The thoughts and sounds behind Bryce Harper's jaw-dropping home run

Aaron Nola had no chance at seeing where the ball landed.

Not many did, unless you were a fan leisurely strolling through the center-field concourse and enjoying the amenities of Ashburn Alley at Citizens Bank Park.

"I think it went over the stadium, from where I was sitting," Nola said. "It was a long one."

That's how powerfully Bryce Harper struck his first-inning home run in the Phillies' 2-1 win over the Rockies (see observations). The ball left his bat at 114.1 miles per hour, traveled 466 feet and cleared the brick walls in center field.

It was loud and it made the sellout crowd of 42,354 fans louder.

"I think just as a fan, you just stop and watch the distance of the ball," manager Gabe Kapler said. "I don't think we saw a ball go that far to center field all year last year and certainly not this year. That's rare territory. Pretty impressive."

Harper pounced on a first-pitch fastball from Rockies right-hander Antonio Senzatela. The swing consisted of everything you want to see from Harper, who is 5 for 15 (.333) over his last four games with the homer and three doubles.

He's staying back and driving the ball.

"I think he's beginning to feel it," Kapler said. "I think part of that comes from the work he's been doing with [hitting coach] John Mallee, specifically being a little bit taller on his backside and his hands being a little bit closer to his body."

Harper didn't want to make too much about the distance of his home run. He remembered some advice from a former manager and five-time All-Star.

"Matt Williams always used to tell me, 'It's not how far, it's how many you hit,'" Harper said. "I'm just trying to go about it the right way every single day, doing things out there that help this team win. Just putting the bat to the ball and trying to win games.

Harper has eight home runs and 28 RBIs in 45 games. He has a .371 on-base percentage and is second in baseball to only Mike Trout with 34 walks.

However, he's hitting .230 and was 10 for his last 70 (.143) prior to this 5-for-15 stretch. The Phillies are seeing positive signs, though, from Harper's swing.

- _Task to complete_
According to the article on Bryce Harper's home run, how far did the ball travel? The records that come next are taken from a separate source.

- _Material provided_
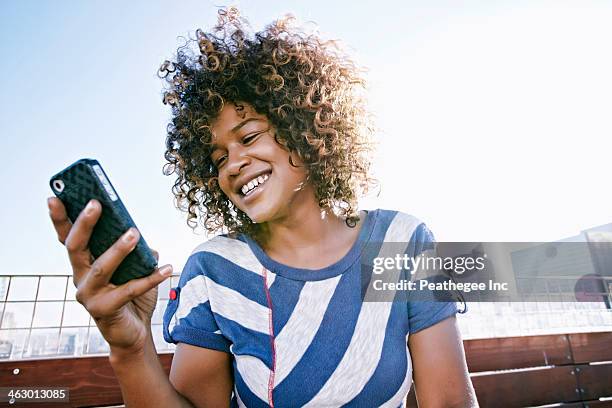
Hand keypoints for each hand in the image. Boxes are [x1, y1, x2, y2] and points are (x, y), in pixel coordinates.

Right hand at [47, 197, 172, 352]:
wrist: (135, 333)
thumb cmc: (132, 296)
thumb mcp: (135, 267)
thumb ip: (137, 250)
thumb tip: (139, 234)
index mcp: (83, 264)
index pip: (67, 238)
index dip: (59, 218)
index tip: (55, 196)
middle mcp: (80, 278)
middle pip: (75, 248)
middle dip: (85, 224)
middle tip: (96, 204)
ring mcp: (89, 296)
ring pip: (101, 268)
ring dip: (118, 249)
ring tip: (134, 233)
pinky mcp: (104, 311)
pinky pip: (129, 290)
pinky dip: (150, 278)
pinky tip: (166, 267)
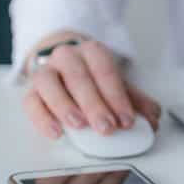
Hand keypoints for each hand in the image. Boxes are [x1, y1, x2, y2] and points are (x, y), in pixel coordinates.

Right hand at [22, 38, 160, 139]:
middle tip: (107, 128)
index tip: (127, 120)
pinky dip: (42, 118)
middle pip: (79, 78)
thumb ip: (136, 101)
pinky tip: (56, 132)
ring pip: (50, 84)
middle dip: (95, 105)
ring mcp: (46, 72)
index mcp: (92, 51)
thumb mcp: (117, 85)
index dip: (117, 96)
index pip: (106, 71)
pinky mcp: (31, 91)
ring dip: (65, 106)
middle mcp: (67, 56)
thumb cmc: (94, 78)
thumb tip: (153, 118)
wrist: (65, 67)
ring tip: (79, 125)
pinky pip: (31, 102)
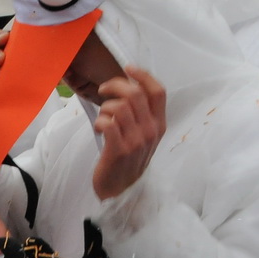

- _Task response_
466 feet.